Qu'est-ce que l'aide d'urgence? Il s'agit de ce qui reste à un débouté jusqu'à son départ. Concrètement, les familles sont logées, à quatre par pièce, dans des foyers à Lausanne, à Bex et à Leysin. Elles reçoivent 9 fr. 50 par jour et par personne. Les célibataires sont transférés dans d'autres centres, à Vennes et à Vevey. Ils reçoivent repas et bons «pour des articles d'hygiène», pas d'argent. La liberté dans les centres, qui sont gardés, est restreinte.

Seules les familles sont encore affiliées à une assurance maladie. Pour les autres, les ennuis de santé se règlent aux urgences. «Pour un problème de dent, ils se rendent à la clinique dentaire qui l'arrache, faute de moyens pour d'autres soins», observe l'aumônier. L'ultime papier du débouté est une lettre précisant son illégalité en Suisse et l'ordre de partir. Dès qu'il se balade en ville, il peut être arrêté et amendé - n'ayant d'argent, il risque la prison.
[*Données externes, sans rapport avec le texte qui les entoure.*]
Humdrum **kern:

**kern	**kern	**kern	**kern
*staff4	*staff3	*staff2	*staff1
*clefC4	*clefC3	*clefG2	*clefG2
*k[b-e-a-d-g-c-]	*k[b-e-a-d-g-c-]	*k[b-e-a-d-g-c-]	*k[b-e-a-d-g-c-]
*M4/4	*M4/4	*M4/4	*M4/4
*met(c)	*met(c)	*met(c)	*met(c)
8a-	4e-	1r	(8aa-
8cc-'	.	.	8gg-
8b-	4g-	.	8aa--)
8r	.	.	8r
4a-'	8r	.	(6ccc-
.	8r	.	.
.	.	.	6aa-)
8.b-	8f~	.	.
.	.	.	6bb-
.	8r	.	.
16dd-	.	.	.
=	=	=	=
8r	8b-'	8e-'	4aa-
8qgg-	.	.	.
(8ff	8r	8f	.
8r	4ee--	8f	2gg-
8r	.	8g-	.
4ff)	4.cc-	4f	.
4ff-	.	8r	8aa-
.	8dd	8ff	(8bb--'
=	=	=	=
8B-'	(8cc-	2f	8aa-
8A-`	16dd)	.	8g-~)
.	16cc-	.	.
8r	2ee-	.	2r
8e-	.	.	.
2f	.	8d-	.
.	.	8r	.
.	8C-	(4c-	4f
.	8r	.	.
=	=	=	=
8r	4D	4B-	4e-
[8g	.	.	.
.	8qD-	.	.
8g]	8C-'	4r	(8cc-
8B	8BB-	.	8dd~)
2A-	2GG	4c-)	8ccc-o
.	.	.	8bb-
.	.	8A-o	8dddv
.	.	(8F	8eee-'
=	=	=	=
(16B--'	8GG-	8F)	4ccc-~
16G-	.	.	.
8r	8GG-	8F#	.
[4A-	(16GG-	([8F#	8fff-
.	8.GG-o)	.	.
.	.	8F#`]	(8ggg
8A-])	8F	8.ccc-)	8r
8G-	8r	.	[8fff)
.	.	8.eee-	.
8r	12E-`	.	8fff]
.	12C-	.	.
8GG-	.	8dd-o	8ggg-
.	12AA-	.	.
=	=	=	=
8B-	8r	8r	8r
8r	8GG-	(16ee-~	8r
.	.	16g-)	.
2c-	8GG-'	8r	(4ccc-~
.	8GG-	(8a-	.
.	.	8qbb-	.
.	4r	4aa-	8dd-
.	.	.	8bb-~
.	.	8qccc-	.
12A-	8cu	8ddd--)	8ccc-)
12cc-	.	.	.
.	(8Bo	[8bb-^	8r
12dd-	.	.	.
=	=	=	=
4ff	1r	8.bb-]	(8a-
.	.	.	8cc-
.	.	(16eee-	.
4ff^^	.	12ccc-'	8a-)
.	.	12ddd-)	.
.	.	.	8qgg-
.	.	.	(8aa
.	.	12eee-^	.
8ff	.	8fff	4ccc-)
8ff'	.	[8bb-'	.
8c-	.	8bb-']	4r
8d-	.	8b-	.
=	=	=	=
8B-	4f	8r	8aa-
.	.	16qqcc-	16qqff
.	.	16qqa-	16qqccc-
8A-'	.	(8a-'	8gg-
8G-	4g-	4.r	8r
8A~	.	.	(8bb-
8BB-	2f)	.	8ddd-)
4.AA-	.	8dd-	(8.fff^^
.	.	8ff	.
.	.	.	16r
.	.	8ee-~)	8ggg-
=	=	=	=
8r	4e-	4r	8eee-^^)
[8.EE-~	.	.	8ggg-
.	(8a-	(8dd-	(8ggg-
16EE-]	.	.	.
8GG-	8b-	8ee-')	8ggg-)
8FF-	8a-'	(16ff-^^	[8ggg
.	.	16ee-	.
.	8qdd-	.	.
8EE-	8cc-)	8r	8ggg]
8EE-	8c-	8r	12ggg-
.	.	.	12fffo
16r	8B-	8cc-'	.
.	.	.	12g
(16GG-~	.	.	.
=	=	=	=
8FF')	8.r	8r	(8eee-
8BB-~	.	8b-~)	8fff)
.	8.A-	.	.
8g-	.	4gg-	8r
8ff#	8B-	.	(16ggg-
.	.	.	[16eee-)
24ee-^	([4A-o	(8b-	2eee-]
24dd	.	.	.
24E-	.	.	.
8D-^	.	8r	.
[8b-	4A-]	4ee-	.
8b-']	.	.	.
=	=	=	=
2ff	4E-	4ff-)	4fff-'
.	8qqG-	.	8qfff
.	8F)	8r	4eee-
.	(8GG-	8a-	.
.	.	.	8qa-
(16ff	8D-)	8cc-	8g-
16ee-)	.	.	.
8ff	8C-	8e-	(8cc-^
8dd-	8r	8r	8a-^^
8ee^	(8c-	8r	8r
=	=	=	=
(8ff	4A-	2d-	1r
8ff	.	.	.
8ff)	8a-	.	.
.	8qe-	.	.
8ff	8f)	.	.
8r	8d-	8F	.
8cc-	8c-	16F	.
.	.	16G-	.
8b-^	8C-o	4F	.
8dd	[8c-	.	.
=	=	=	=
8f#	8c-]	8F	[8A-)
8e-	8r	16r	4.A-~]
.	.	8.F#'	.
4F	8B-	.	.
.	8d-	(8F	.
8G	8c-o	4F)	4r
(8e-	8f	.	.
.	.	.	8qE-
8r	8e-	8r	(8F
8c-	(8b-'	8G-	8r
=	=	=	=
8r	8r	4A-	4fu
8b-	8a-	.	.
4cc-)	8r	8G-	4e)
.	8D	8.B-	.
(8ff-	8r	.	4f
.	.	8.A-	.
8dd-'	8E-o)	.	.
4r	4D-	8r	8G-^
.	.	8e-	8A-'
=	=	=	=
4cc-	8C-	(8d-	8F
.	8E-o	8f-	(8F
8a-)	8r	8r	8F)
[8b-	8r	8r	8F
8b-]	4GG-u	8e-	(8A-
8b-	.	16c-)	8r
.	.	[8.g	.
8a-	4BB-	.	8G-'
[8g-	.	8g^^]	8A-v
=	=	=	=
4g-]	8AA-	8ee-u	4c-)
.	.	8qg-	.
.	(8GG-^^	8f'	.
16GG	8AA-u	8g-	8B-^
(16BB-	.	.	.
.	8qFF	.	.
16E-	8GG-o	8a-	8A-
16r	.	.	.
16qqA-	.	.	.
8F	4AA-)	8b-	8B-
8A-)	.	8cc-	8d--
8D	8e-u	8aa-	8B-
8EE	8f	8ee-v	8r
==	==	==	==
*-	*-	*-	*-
Les mesures visent bien sûr à accélérer les départs. Pas si simple pourtant, sait déjà Brigitte Zilocchi: «Par peur, les ressortissants de certains pays, comme le Togo, ne vont pas rentrer. Ils craignent d'y être emprisonnés pour avoir fui et donc trahi leur pays. D'autres Etats, comme l'Ethiopie, l'Erythrée ou la Somalie, réexpédient aussitôt en Suisse les déboutés renvoyés de force.»

Autre problème: les apatrides. «Des millions de personnes dans le monde n'ont jamais été inscrits dans un registre de naissance, rappelle l'aumônier. Si elles ne peuvent fournir les preuves de leur origine, la Suisse inscrit sur un formulaire ‹provenance inconnue›. A partir de là, aucun pays ne les veut, ils n'ont pas le droit de rester et nulle part où aller!»

Brigitte Zilocchi craint une augmentation des candidats à la clandestinité. Sauf qu'au 1er janvier entre aussi en vigueur la loi sur le travail au noir, avec son lot de sanctions plus sévères pour les employeurs. «Les conditions de ceux qui disparaîtront dans la nature seront misérables, prévoit Brigitte Zilocchi. Comment vont faire les familles? Je suis inquiète de la détresse psychique de ces gens. Dans la pyramide des besoins élémentaires, ils sont tout en bas, sans perspective de remonter. J'accepte qu'il y ait des lois, mais pas qu'on joue avec des êtres humains.»